In order to survive, the Syrian regime is forced into a very high reliance on Russian and Iranian forces, but also on such indirect allies like Hezbollah. It is not the Syrian Arab Army recaptured Aleppo. In fact, the Syrian army because of the geography of the country and combat losses dispersed so thin that in the past month, she has lost control over most of the city of Palmyra (again) and lost his “Islamic state” (banned in Russia organization), and Pro-government forces were forced to move North. Although Mr. Assad retains some independence, Moscow, Tehran, and even the leader of “Hezbollah” Hassan Nasrallah will largely determine what will happen in the process of moving Damascus forward. Assad will be forced not only to listen to their patrons, and are likely to resist their pressure, when they will urge him to retire in 2021 at the end of his presidential term.

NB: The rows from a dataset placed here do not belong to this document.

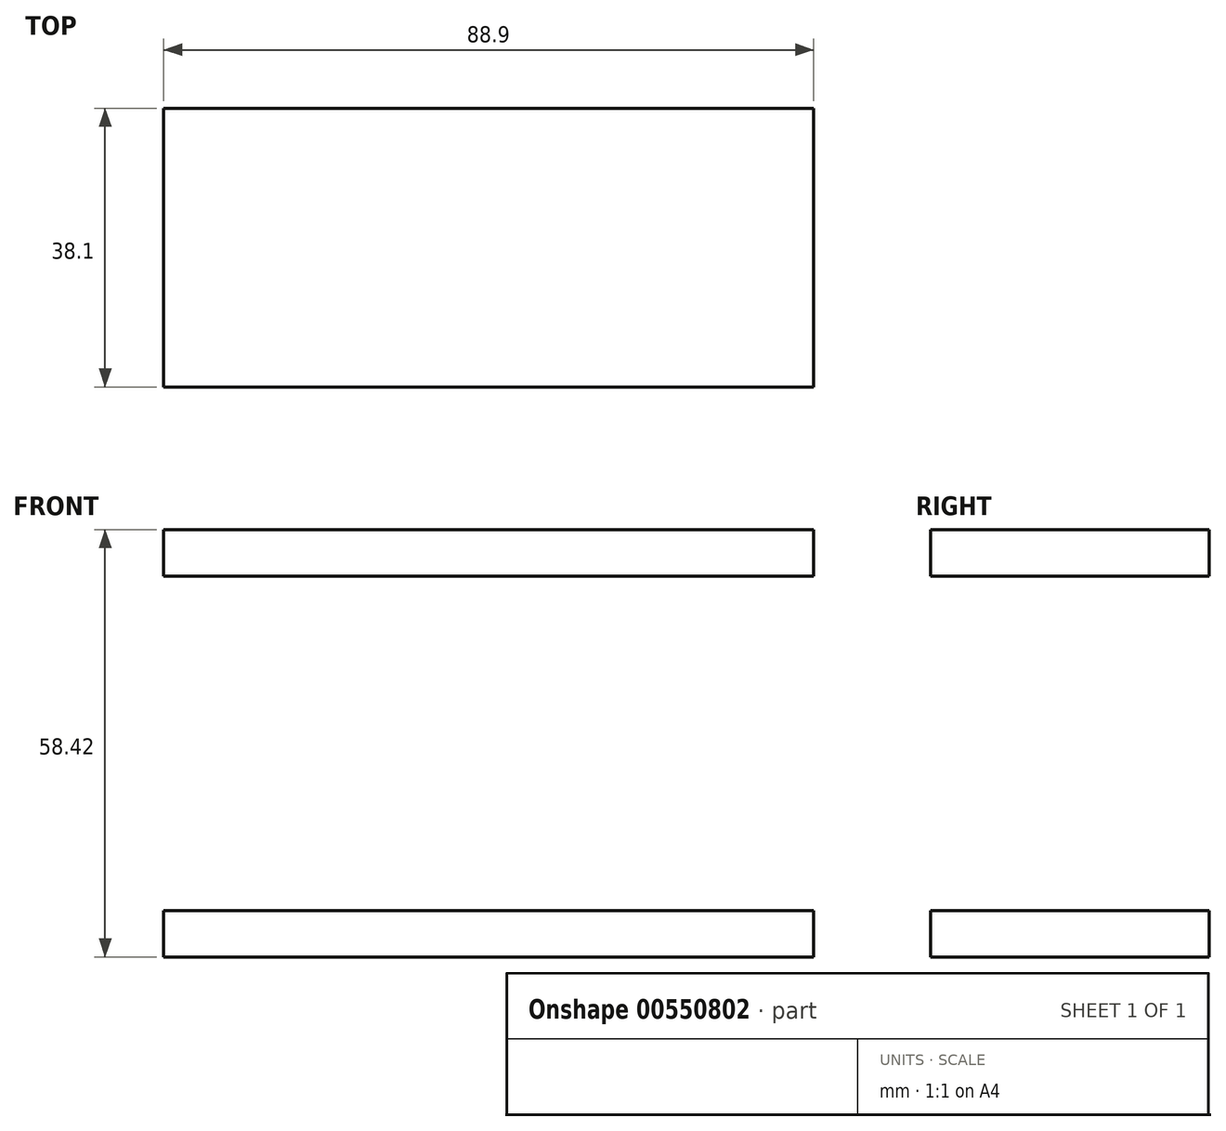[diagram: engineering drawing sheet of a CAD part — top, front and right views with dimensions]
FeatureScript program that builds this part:
annotation { "Feature Type Name" : "Feature", "Feature Type Description" : "" }
export const myFeature = defineFeature(function(context is Context, id is Id, definition is map)
    precondition{}
    {
        {
            var Q0;
            Q0=qCreatedBy(makeId("Front.planeOp"),FACE);
            var sketch = newSketch(context, id + "F0", { "sketchPlane" : qUnion([Q0])});
            skLineSegment(sketch, "E0.bottom", {"start": v(0, 0) * mm, "end": v(120.02, 0) * mm});
            skLineSegment(sketch, "E0.top", {"start": v(0, 152.4) * mm, "end": v(120.01, 152.4) * mm});
            skLineSegment(sketch, "E0.left", {"start": v(0, 0) * mm, "end": v(0, 152.4) * mm});
            skLineSegment(sketch, "E0.right", {"start": v(120.02, 0) * mm, "end": v(120.01, 152.4) * mm});
            skLineSegment(sketch, "E1.0", {"start": v(12.7, 139.7) * mm, "end": v(107.31, 139.7) * mm, "construction": true});
            skLineSegment(sketch, "E1.1", {"start": v(12.7, 12.7) * mm, "end": v(12.7, 139.7) * mm, "construction": true});
            skLineSegment(sketch, "E1.2", {"start": v(12.7, 12.7) * mm, "end": v(107.31, 12.7) * mm, "construction": true});
            skLineSegment(sketch, "E1.3", {"start": v(107.31, 12.7) * mm, "end": v(107.31, 139.7) * mm, "construction": true});
            skLineSegment(sketch, "E2.bottom", {"start": v(15.56, 121.92) * mm, "end": v(104.46, 121.92) * mm});
            skLineSegment(sketch, "E2.top", {"start": v(15.56, 115.57) * mm, "end": v(104.46, 115.57) * mm});
            skLineSegment(sketch, "E2.left", {"start": v(15.56, 121.92) * mm, "end": v(15.56, 115.57) * mm});
            skLineSegment(sketch, "E2.right", {"start": v(104.46, 121.92) * mm, "end": v(104.46, 115.57) * mm});
            skLineSegment(sketch, "E3.bottom", {"start": v(15.56, 69.85) * mm, "end": v(104.46, 69.85) * mm});
            skLineSegment(sketch, "E3.top", {"start": v(15.56, 63.5) * mm, "end": v(104.46, 63.5) * mm});
            skLineSegment(sketch, "E3.left", {"start": v(15.56, 69.85) * mm, "end": v(15.56, 63.5) * mm});
            skLineSegment(sketch, "E3.right", {"start": v(104.46, 69.85) * mm, "end": v(104.46, 63.5) * mm});
            skLineSegment(sketch, "E4", {"start": v(0, 50.8) * mm, "end": v(120.01, 50.8) * mm, "construction": true});
            skSolve(sketch);
        }
        {
            var Q0;
            Q0=makeQuery(id+"F0.imprint","IMPRINT",FACE,{"disambiguationData":[TD([[makeQuery(id+"F0.imprint","IMPRINT",EDGE,{"derivedFrom":sQuery(id+"F0.wireOp",EDGE,"E3.bottom")}),-1.0]])]});
            var Q1;
            Q1=makeQuery(id+"F0.imprint","IMPRINT",FACE,{"disambiguationData":[TD([[makeQuery(id+"F0.imprint","IMPRINT",EDGE,{"derivedFrom":sQuery(id+"F0.wireOp",EDGE,"E2.bottom")}),-1.0]])]});
            extrude(context, id + "F1", {"entities" : qUnion([Q0, Q1]), "depth" : 38.1 * mm, "offsetDistance" : 25.4 * mm});
        }
    });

And finally, we should say that the battle is far from over. Neither the government of Mr. Assad nor the rebels, which he is fighting has not yet reached their goals. The opposition no longer is able to overthrow the existing regime, but rebel against the armed opposition is almost guaranteed, and it will maintain its regional patrons like Saudi Arabia, which in any case would not witness the complete victory of his rival Iran. And by their very nature, rebel against it requires significantly less state support than opposition forces trying to hold territory and administer it. Mr. Assad then you will see that the former UN special envoy on Syria Lakhdar Brahimi called the “somaliazation” of Syria. Mr. Assad will be heading a government that — as in Somalia — will rule, but not to control the entire country. Instead, various forces — the government, the opposition, the militia, the Kurdish militia, the foci of the “Islamic state” — will control a separate part of the territory.
But as Mr. Assad will manage the rest of the state? Pre-existing patronage networks destroyed and replaced with semi-independent military rulers, the militia or local government. This applies even to those areas under the control of the state where supporting the regime of the militia, and retained the loyalty of the group will expect remuneration.
© RIA Novosti, Mohammad Alaeddin | go to fotosensasi Syrian army in Hama province
The Syrian leadership, in fact, greatly underestimates the extent to which the population as a whole moved away from him. The Syrians have for many years relied heavily only on themselves in regard to life, survival and management. It would be a big mistake for the regime to believe that it can at least to some extent closer to the situation that existed before the conflict.
The Syrian government may have a representative in the United Nations can have embassies in some countries, it can issue passports and to print currency, but it’s hard to call this country by the state. Control, power, and the legitimacy of Mr. Assad appeared to be significantly limited, regardless of whether he knows and his supporters about it or not. Mr. Assad will be forced to be dependent on continued large-scale assistance from outside, if he wants to restore — at least partially — what it was before Syria. This he will have to adjust their political system the new reality, and not Vice versa.
David Lesh is a Professor at Trinity University in San Antonio and the author of “Syria: the Fall of the house of Assad” (Syria: The Fall of the House of Assad).
James Galvin is a Professor of Middle East history, University of California at Los Angeles and author of the book “the New middle East: What everyone should know” (The New Middle East: What Everyone Needs to Know).